Sunday, August 18, 2013

Batavia

Another Australian novel for the Aussie Author Challenge; I recently finished Batavia by Peter Fitzsimons. I am a fan of Peter's writing - he makes history very accessible and turns the historical figures into three-dimensional (living and breathing) characters. This novel about the ship wrecked Batavia was no different.

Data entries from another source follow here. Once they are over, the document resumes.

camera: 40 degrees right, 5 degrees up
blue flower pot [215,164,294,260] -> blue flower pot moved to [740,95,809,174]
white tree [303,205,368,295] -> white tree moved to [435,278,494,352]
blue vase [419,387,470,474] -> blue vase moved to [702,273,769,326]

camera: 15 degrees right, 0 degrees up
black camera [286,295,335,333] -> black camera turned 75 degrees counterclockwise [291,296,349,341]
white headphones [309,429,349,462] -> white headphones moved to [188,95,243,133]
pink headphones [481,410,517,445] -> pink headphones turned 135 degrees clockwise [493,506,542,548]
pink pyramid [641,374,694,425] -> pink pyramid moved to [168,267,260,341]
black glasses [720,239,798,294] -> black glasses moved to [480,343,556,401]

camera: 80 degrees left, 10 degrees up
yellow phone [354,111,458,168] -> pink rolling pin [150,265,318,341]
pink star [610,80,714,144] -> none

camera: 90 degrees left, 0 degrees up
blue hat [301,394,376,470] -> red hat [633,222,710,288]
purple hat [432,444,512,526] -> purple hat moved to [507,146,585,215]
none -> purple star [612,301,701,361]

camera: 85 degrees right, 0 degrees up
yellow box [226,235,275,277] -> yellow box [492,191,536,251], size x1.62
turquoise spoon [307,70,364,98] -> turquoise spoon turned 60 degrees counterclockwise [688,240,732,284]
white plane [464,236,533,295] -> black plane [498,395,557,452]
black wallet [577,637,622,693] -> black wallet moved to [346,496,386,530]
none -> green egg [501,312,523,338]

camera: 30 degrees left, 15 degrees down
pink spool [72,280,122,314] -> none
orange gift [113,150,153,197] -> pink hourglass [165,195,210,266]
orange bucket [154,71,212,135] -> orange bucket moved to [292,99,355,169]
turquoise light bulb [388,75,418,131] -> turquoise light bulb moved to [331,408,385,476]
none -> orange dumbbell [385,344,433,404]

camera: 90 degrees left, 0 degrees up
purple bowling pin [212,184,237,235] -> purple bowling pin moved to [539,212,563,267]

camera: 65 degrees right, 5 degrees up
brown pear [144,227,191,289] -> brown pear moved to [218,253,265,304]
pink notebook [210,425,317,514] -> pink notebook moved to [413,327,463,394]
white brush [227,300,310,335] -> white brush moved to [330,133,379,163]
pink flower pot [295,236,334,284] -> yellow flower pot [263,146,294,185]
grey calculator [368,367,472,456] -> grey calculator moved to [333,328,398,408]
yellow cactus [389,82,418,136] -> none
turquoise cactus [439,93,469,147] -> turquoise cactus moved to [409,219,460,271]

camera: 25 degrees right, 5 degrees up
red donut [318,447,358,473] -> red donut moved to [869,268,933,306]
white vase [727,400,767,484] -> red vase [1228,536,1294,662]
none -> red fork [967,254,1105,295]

This story is truly horrific, and hard to believe that it could actually happen. But they do say that real life is often stranger than fiction. I know that Peter will have taken some liberties in developing character traits, but they can't have been too much of a stretch, since true evil must have existed for these events to have occurred.
   So in the 1600s, a huge ship, travelling for the Dutch East India Company from the Netherlands to Indonesia on a spice run (and carrying a huge fortune of bullion) hit a reef off Geraldton in WEstern Australia and sunk. It was the ship's maiden voyage. The survivors got themselves into low islands along the belt of reefs. The captain of the ship took one of the long boats and got themselves up to Indonesia to return with another ship to rescue those stranded.
   In the meantime, the survivors became divided by the scheming of the 2IC on the Batavia. Gratuitous murder began, along with rape, the division and isolation of groups, bribery and captivity. Of the original 341 people on board the Batavia, only 68 survived!
   Peter's writing brings the history to life in an extremely readable, page-turning form. It is well researched, but presented in such a way that is not just listing facts.